(Bloomberg) -- China’s slowing economy and clogged policy transmission are adding to the urgency of a reform of the country’s interest rates in order to lower borrowing costs.
With the economy about to post the slowest pace in years, economists from Bank of China Ltd to Citigroup Inc (NYSE:C) and Everbright Securities expect the central bank to accelerate a long-mulled revamp to simplify the complex array of interest rates.
“The need to reduce real borrowing costs for companies and lift domestic demand is pressing, but the room for more easing is limited,” said Fan Ruoying, an analyst at the Bank of China’s Institute of International Finance in Beijing.
The dilemma gives policy makers little choice but to push for the so-called market-oriented reform of interest rates, she said, hoping to “unclog the transmission and make stimulus measures pass through better.”
A State Council meeting on June 26 discussed how to deepen the interest rate reform as part of the efforts to lower borrowing costs this year, indicating the plan is in the last stages.
Policy makers are struggling to generate demand for bank loans as growth slows, partly because of the shortcomings of the current two-track interest rate system.

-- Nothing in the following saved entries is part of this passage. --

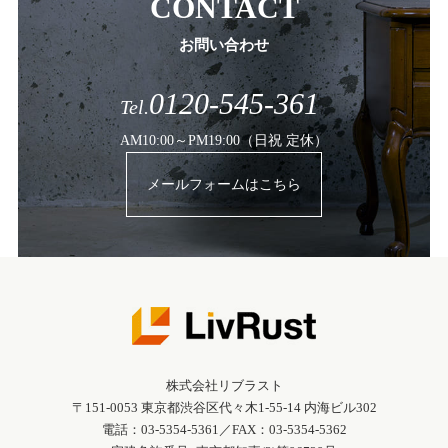
CONTACT
お問い合わせ
0120-545-361
Tel.
AM10:00～PM19:00（日祝 定休）
メールフォームはこちら
株式会社リブラスト
〒151-0053 東京都渋谷区代々木1-55-14 内海ビル302
電話：03-5354-5361／FAX：03-5354-5362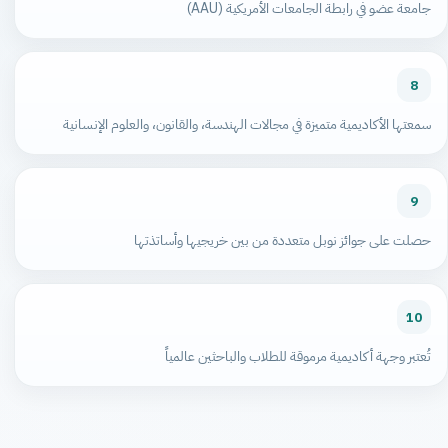
جامعة عضو في رابطة الجامعات الأمريكية (AAU)
8
سمعتها الأكاديمية متميزة في مجالات الهندسة، والقانون، والعلوم الإنسانية
9
حصلت على جوائز نوبل متعددة من بين خريجيها وأساتذتها
10
تُعتبر وجهة أكاديمية مرموقة للطلاب والباحثين عالمياً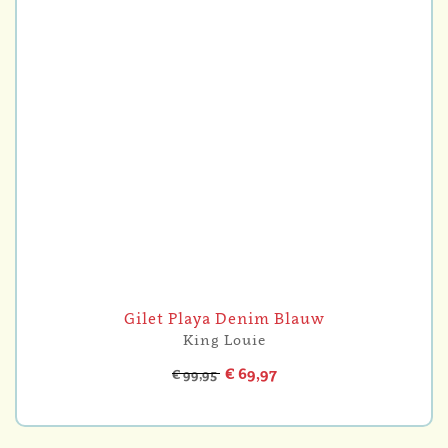
Gilet Playa Denim Blauw
King Louie
€ 69,97
€ 99,95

Amid concerns that broad easing via cuts to the benchmark one-year lending rate could weaken the yuan and inflate asset bubbles, officials have kept that rate on hold and instead funneled cheaper liquidity to banks -- without that cash being able to flow readily to the real economy.
Policy makers have long telegraphed their intention to reform the system, and the situation became more pressing this month when the overnight repo rate fell to the lowest level since at least 2003, breaking the floor of the central bank’s interest rates corridor.

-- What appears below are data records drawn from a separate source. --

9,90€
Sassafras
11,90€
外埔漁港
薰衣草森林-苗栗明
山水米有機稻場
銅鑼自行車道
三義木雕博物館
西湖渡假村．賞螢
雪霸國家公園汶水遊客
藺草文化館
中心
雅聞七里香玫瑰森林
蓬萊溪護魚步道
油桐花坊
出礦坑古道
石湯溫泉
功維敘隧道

“The issue now is that monetary policy isn’t being transmitted effectively, and the interest rates for loans remain high,” said Wang Yifeng, analyst at Everbright Securities Co. in Beijing.

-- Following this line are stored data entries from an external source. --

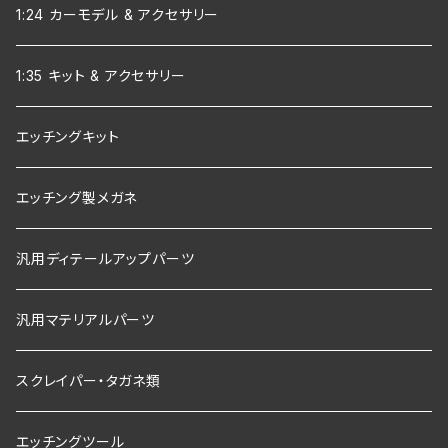
1:24 カーモデル & アクセサリー
1:35 キット & アクセサリー
エッチングキット
エッチング製メガネ
汎用ディテールアップパーツ
汎用マテリアルパーツ
スクレイパー・タガネ類
エッチングツール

For now, details about the reform are scarce, but clues are available in officials’ comments. PBOC Governor Yi Gang indicated in May that the PBOC will likely scrap the benchmark lending rate while keeping the deposit rate in the early stages of the reform.
Policy makers will likely make the Loan Prime Rate -- the price banks offer to their best clients -- more closely linked to the rate of PBOC’s mid-term loans, or the Medium-term Lending Facility, according to Everbright’s Wang.